#### INSTRUCTIONS FOR THE TASK
Please count the lines in the material below that include "stained". Reply with the number alone.

[INPUT DATA — start]

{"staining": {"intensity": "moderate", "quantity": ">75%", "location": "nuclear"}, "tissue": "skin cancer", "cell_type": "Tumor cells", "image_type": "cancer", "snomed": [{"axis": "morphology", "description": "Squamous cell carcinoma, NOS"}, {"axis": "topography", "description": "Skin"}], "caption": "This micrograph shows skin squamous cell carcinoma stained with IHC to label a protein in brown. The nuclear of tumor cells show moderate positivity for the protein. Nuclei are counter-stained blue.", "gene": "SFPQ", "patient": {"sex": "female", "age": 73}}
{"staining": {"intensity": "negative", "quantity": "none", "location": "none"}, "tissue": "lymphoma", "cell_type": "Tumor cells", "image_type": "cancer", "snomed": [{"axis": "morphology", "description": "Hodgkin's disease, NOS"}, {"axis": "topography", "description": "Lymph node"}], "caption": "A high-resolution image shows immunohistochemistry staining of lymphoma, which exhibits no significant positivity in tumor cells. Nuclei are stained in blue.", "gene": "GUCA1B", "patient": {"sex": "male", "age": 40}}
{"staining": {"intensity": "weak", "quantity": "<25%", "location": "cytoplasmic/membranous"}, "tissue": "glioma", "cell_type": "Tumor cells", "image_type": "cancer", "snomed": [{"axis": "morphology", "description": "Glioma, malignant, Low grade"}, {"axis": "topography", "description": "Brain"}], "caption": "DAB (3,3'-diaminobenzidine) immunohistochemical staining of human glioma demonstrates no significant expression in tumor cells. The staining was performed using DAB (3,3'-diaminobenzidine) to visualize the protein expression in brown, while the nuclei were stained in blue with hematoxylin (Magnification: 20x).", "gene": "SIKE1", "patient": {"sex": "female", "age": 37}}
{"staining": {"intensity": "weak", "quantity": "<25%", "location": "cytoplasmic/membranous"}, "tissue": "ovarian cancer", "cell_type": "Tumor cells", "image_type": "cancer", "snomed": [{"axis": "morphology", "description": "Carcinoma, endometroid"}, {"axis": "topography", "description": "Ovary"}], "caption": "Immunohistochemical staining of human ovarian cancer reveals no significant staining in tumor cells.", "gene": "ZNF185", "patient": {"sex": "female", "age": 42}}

[INPUT DATA — finish]

#### FINISHED TASK
3